12. The recombinant microorganism of any one of claims 1 to 9, wherein the microorganism is a microorganism belonging to a genus chosen from Bacillus, Cornyebacterium, Lactobacillus, Lactococci and Streptomyces.

13. The recombinant microorganism of any one of claims 1 to 9, wherein the microorganism belongs to genus Corynebacterium.

14. The recombinant microorganism of claims 13, wherein the microorganism is Corynebacterium glutamicum.

15. A recombinant microorganism chosen from strains M2014, M1119, M1494, M1990, OM41, OM224, OM89, OM99, OM99(H357), OM403, OM418, OM419, OM428, OM429, OM448, OM456, OM464, OM469, OM465, and OM508 or derivatives thereof set forth in claims 1-9.

16. A recombinant microorganism as deposited under DSMZ Accession No. DSM17322.

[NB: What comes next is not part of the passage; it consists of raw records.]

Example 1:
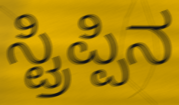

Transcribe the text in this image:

ಸ್ಟ್ರಿಪ್ಪಿನ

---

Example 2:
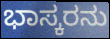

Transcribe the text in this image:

ಭಾಸ್ಕರನು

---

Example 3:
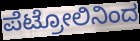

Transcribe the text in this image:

ಪೆಟ್ರೋಲಿನಿಂದ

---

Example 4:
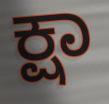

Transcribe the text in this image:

ಕ್ಷಾ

17. A recombinant microorganism comprising deregulation of at least five proteins chosen from: Aspartate kinase, Homoserine Dehydrogenase, Homoserine Acetyltransferase, Homoserine Succinyltransferase, Cystathionine γ-synthase, Cystathionine β-lyase, O-Acetylhomoserine sulfhydralase, O-Succinylhomoserine sulfhydralase, Vitamin B12-dependent methionine synthase, Vitamin B12-independent methionine synthase, N5,10-methylene-tetrahydrofolate reductase, Sulfate adenylyltrnnsferase subunit 1, Sulfate adenylyltransferase subunit 2, APS kinase, APS reductase, Phosphoadenosine phosphosulfate reductase, NADP-ferredoxin reductase, Sulfite reductase subunit 1, Sulfite reductase subunit 2, Sulfate transporter, Serine O-acetyltransferase, O-acetyl serine (thiol)-lyase A, Uroporphyrinogen III synthase, Glucose-6-phosphate dehydrogenase, Pyruvate carboxylase, and Aspartate semialdehyde dehydrogenase, wherein the deregulation comprises overexpression of the at least five proteins, thereby resulting in production of methionine in an amount of at least 8 g/l under suitable conditions.

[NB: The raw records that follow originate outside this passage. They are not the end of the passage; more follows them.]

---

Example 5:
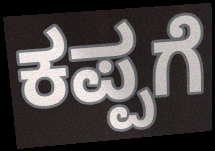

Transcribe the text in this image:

ಕಪ್ಪಗೆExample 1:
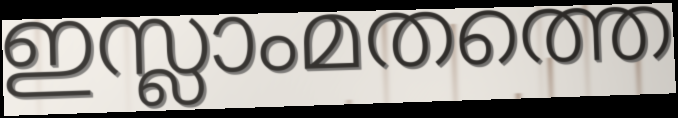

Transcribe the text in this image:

ഇസ്ലാംമതത്തെ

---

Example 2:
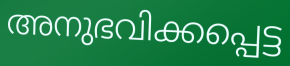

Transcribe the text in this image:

അനുഭവിക്കപ്പെട്ട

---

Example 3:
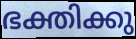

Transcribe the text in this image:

18. A method of producing methionine comprising culturing a recombinant microorganism of any of claims 1-5 under conditions such that methionine is produced in an amount of at least 8 g/l.

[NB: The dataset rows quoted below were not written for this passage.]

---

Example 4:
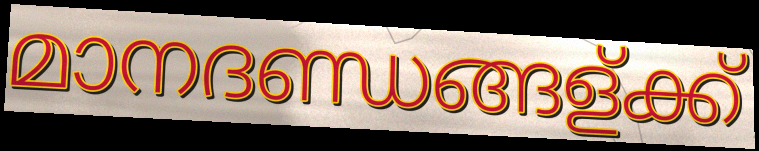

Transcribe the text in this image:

മാനദണ്ഡങ്ങള്ക്ക്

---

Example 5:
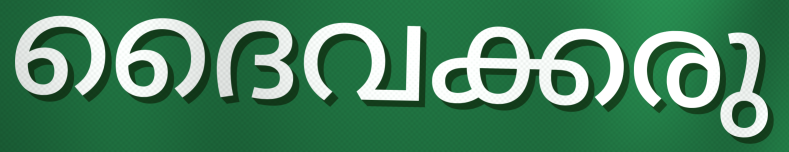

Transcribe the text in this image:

ദൈവക്കരു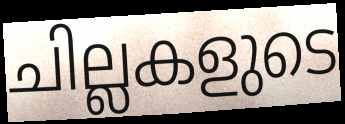
ചില്ലകളുടെ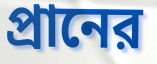
প্রানের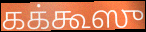
கக்கூஸுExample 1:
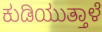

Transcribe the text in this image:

ಕುಡಿಯುತ್ತಾಳೆ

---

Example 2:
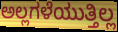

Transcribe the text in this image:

ಅಲ್ಲಗಳೆಯುತ್ತಿಲ್ಲ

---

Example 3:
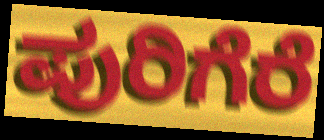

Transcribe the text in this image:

ಪುರಿಗೆರೆ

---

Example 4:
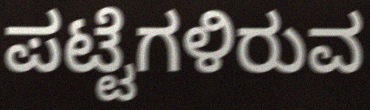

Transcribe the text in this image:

ಪಟ್ಟೆಗಳಿರುವ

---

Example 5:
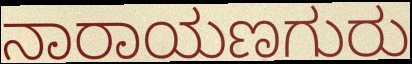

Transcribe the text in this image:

ನಾರಾಯಣಗುರು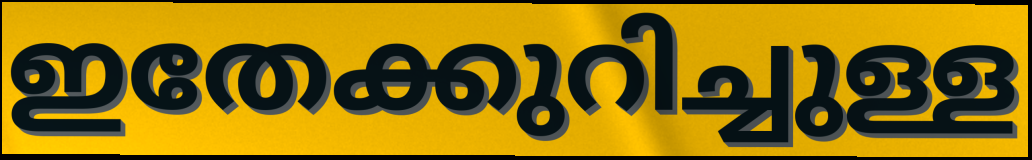
ഇതേക്കുറിച്ചുള്ള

19. A method of producing methionine comprising:

(a) culturing a Corynebacterium strain comprising genetic alterations in each of at least eight genes chosen from ask, hom, metX, metY, metB, metC, metH, metE, metF, metk, ilvA, metQ, fprA, asd, cysD, cysN, cysC, pyc, cysH, cysI, cysY, cysX, cysZ, cysE, cysK, cysG, zwf, hsk, mcbR and pepCK under conditions such that methionine is produced; and

(b) recovering the methionine.

20. The method of claim 19, wherein the Corynebacterium strain is derived from Corynebacterium glutamicum.

21. The method of claim 19, wherein methionine is produced in an amount of at least 16 g per liter of culture.

22. The method of claim 19, wherein methionine is produced in an amount of at least 25 g/l of culture.